MMX Extensions — Integer Operations

AMD's extentions provide several new integer operations as well.

pavgb stores the rounded-up averages of an MMX register and another register or memory location. This instruction is identical to the 3DNow! pavgusb instruction. It operates on bytes, and treats them as unsigned.

pavgw is just like pavgb, except it operates on 16-bit words instead of 8-bit bytes. These are also treated a sunsigned values.

pmaxsw loads a register with the maximum value between that register and another register or memory location. It operates on 16-bit words, and treats them as signed values.

pmaxub is similar to pmaxsw, except it operates on 8-bit bytes instead of words, and threats the values as unsigned.

pminsw loads a register with the minimum value between that register and another register or memory location.

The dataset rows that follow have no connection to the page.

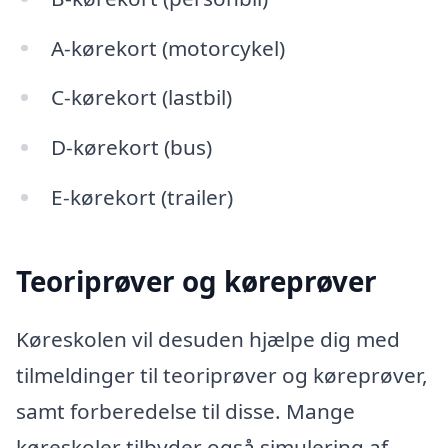
A-kørekort (motorcykel)
C-kørekort (lastbil)
D-kørekort (bus)
E-kørekort (trailer)
Teoriprøver og køreprøver
Køreskolen vil desuden hjælpe dig med
tilmeldinger til teoriprøver og køreprøver,
samt forberedelse til disse. Mange
køreskoler tilbyder også simulering af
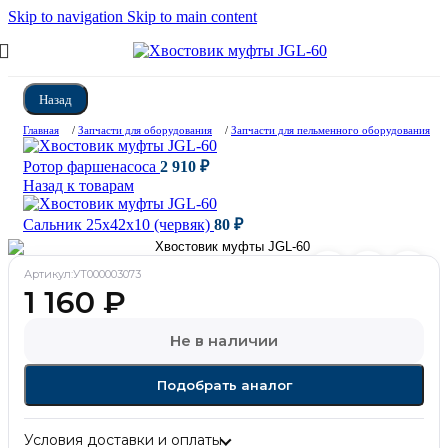
Skip to navigation
Skip to main content
Назад
Главная
/
Запчасти для оборудования
/
Запчасти для пельменного оборудования
Ротор фаршенасоса
2 910
₽
Назад к товарам
Сальник 25х42х10 (червяк)
80
₽
Артикул:
УТ000003073
1 160
₽
Не в наличии
Подобрать аналог
Условия доставки и оплаты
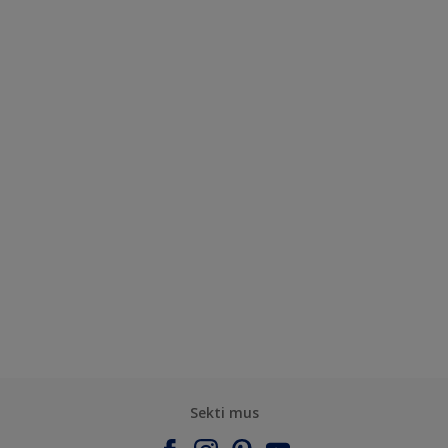
Sekti mus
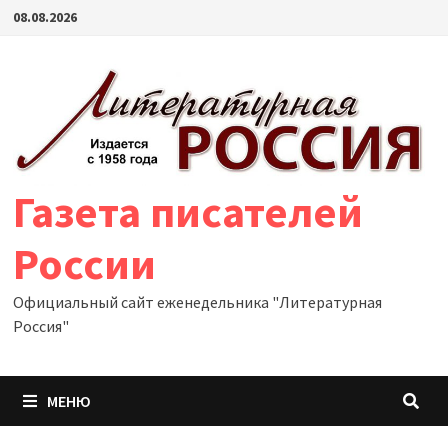
Перейти
08.08.2026
к
содержимому
Газета писателей
России
Официальный сайт еженедельника "Литературная
Россия"
МЕНЮ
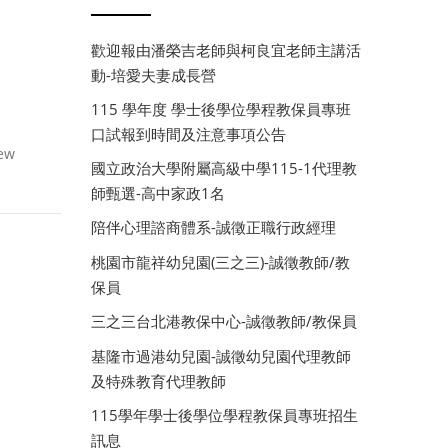
歡迎報由潘榮吉老師與柯良宜老師主講活
動-培愛夫妻成長營
115 學年度 學士後學位學程教保員專班
口試報到時間及注意事項公告
new
國立政治大學附屬高級中學115-1代理教
師甄選-高中家政1名
陪伴心理諮商體系-誠徵正職行政經理
桃園市龍祥幼兒園(三之三)-誠徵教師/教
保員
三之三台北港教保中心-誠徵教師/教保員
基隆市過港幼兒園-誠徵幼兒園代理教師
及特殊教育代理教師
115學年學士後學位學程教保員專班招生
訊息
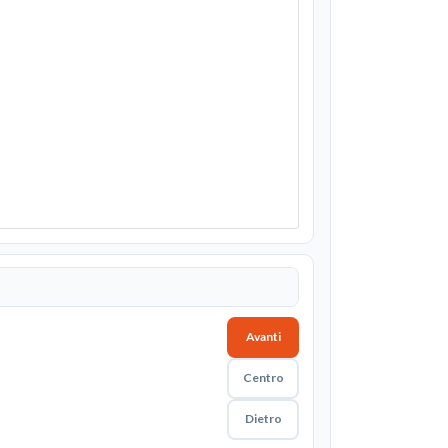
Avanti
Centro
Dietro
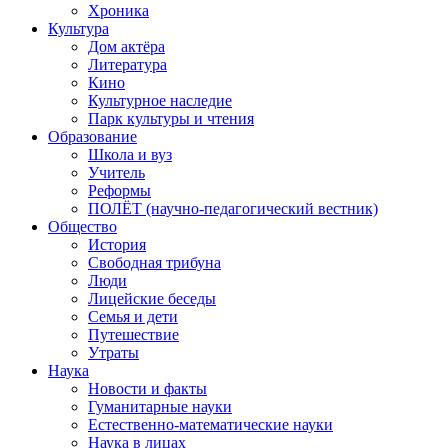
Хроника
Культура
Дом актёра
Литература
Кино
Культурное наследие
Парк культуры и чтения
Образование
Школа и вуз
Учитель
Реформы
ПОЛЁТ (научно-педагогический вестник)
Общество
История
Свободная трибуна
Люди
Лицейские беседы
Семья и дети
Путешествие
Утраты
Наука
Новости и факты
Гуманитарные науки
Естественно-математические науки
Наука в лицах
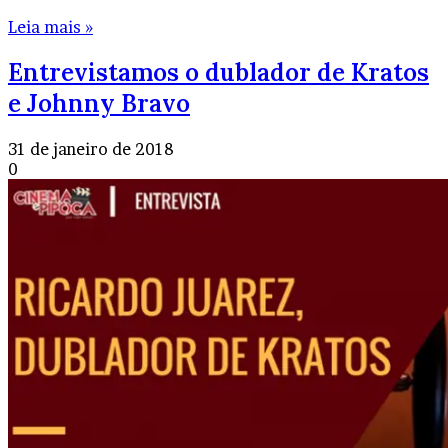
Leia mais »
Entrevistamos o dublador de Kratos
e Johnny Bravo
31 de janeiro de 2018
0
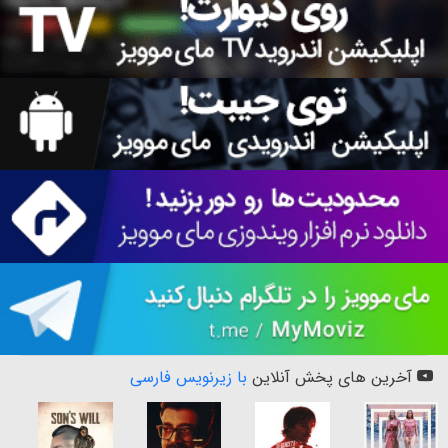
آخرین های پخش آنلاین
با زیرنویس فارسی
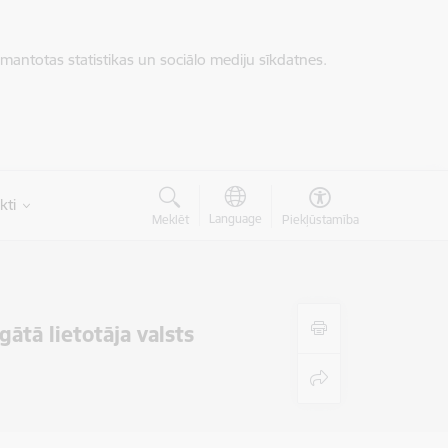
zmantotas statistikas un sociālo mediju sīkdatnes.
kti
Language
Meklēt
Piekļūstamība
gātā lietotāja valsts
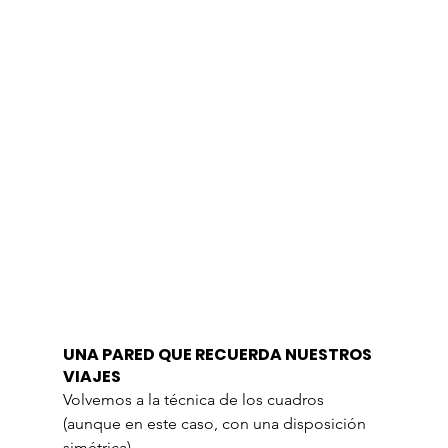
UNA PARED QUE RECUERDA NUESTROS 
VIAJES
Volvemos a la técnica de los cuadros 
(aunque en este caso, con una disposición 
simétrica).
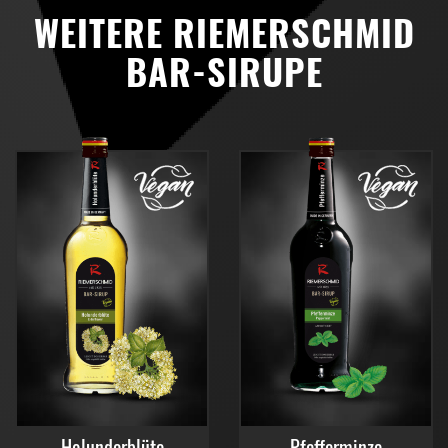
WEITERE RIEMERSCHMID
BAR-SIRUPE
Holunderblüte
Pfefferminze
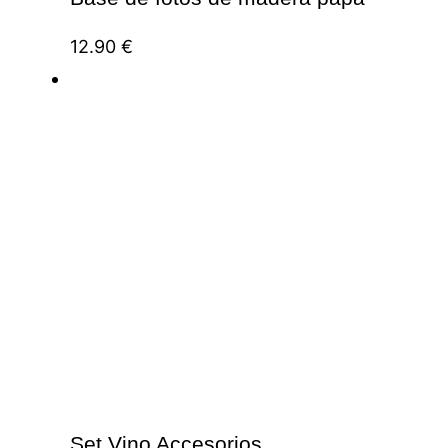
12.90
€
Set Vino Accesorios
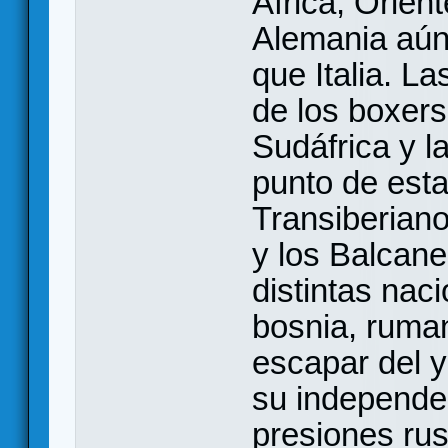
Africa, Orien
Alemania aún 
que Italia. La
de los boxers
Sudáfrica y l
punto de esta
Transiberiano
y los Balcane
distintas nac
bosnia, ruma
escapar del 
su independe
presiones ru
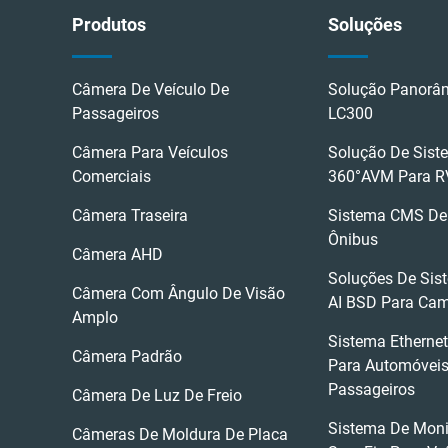
Produtos
Soluções
Câmera De Veículo De
Solução Panorâm
Passageiros
LC300
Câmera Para Veículos
Solução De Sis
Comerciais
360°AVM Para R
Câmera Traseira
Sistema CMS De 
Ônibus
Câmera AHD
Soluções De Sist
Câmera Com Ângulo De Visão
AI BSD Para Ca
Amplo
Sistema Etherne
Câmera Padrão
Para Automóvei
Passageiros
Câmera De Luz De Freio
Sistema De Mon
Câmeras De Moldura De Placa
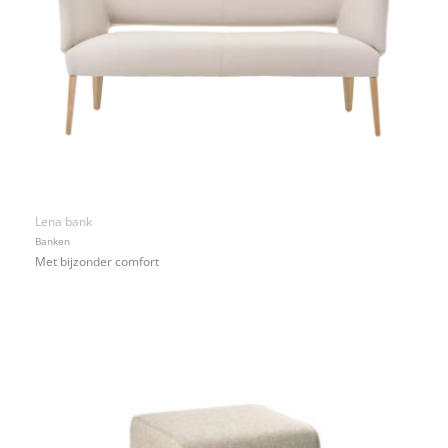
Lena bank
Banken
Met bijzonder comfort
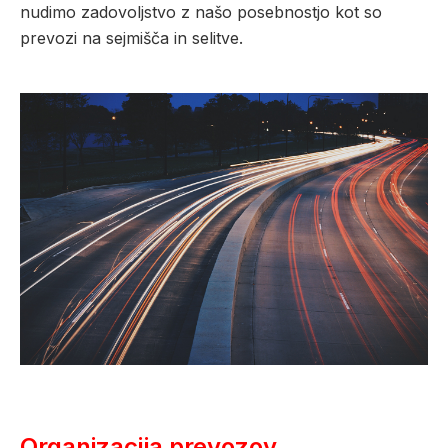
nudimo zadovoljstvo z našo posebnostjo kot so
prevozi na sejmišča in selitve.
Organizacija prevozov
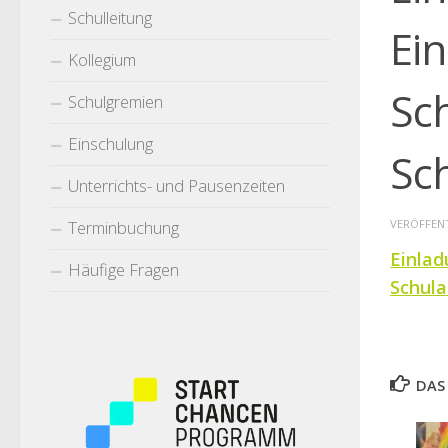
Schulleitung
Ei
Kollegium
Sc
Schulgremien
Einschulung
Sc
Unterrichts- und Pausenzeiten
Terminbuchung
VERÖFFEN
Einlad
Häufige Fragen
Schula
DAS 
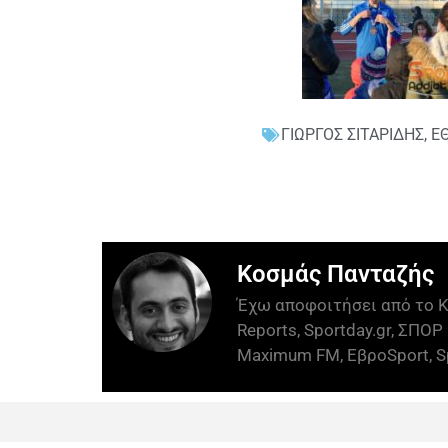
ΓΙΩΡΓΟΣ ΣΙΤΑΡΙΔΗΣ
,
Ε
Κοσμάς Πανταζής
Έχω αποφοιτήσει από το Κ
Reports, Sportday.gr, ΣΠΟΡ 
Maximum FM, ΕβροSport, Sp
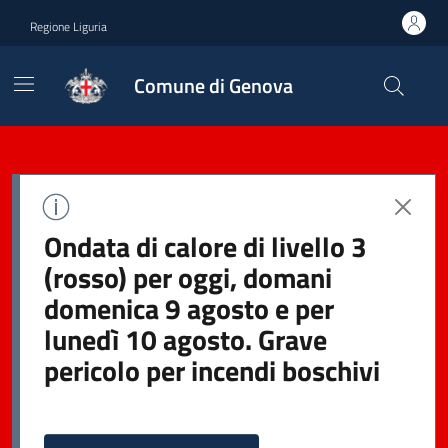
Regione Liguria
Comune di Genova
Ondata di calore di livello 3
(rosso) per oggi, domani
domenica 9 agosto e per
lunedì 10 agosto. Grave
pericolo per incendi boschivi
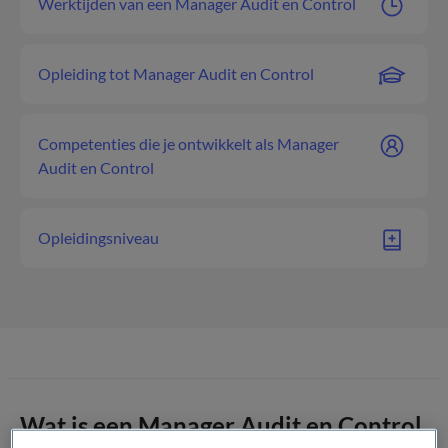
Werktijden van een Manager Audit en Control
Opleiding tot Manager Audit en Control
Competenties die je ontwikkelt als Manager
Audit en Control
Opleidingsniveau
Wat is een Manager Audit en Control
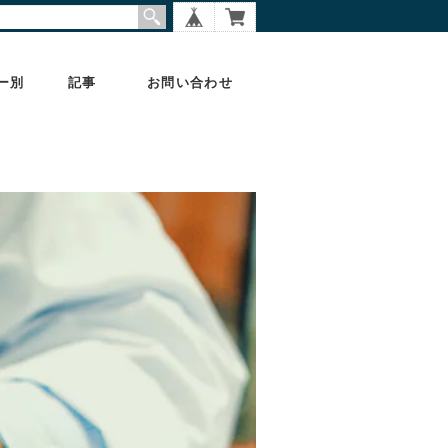
ー別
記事
お問い合わせ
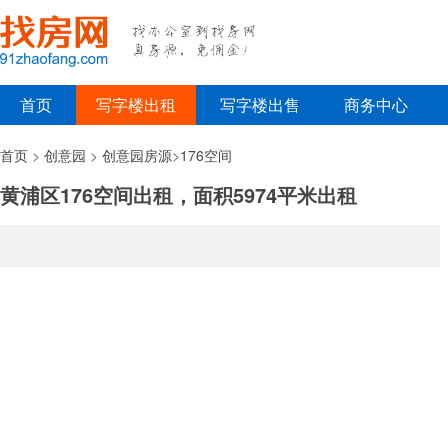
首页
写字楼出租
写字楼出售
商务中心
首页
>
创意园
>
创意园房源
>
176空间
黄浦区176空间出租，面积5974平米出租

Like pmaxsw, it operates on 16-bit signed words.

pminub is just like pminsw except it operates on 8-bit unsigned bytes instead of 16-bit signed words.

pmulhuw multiplies 4 16-bit unsigned words in a register with 4 more in another register or memory location, and stores the top 16 bits of each 32-bit result.

psadbw calculates the sum of absolute differences. What this means is that it calculates the byte difference between a register and another register or memory location, and sums the absolute value of all 8 differences. The result goes into the bottom 16 bits of the first register, and the top 48 bits are set to zero.

Trademark Information

MMX is a registered trademark of Intel Corporation or its subsidiaries in the United States and other countries.

Athlon is a registered trademark of Advanced Micro Devices, Inc.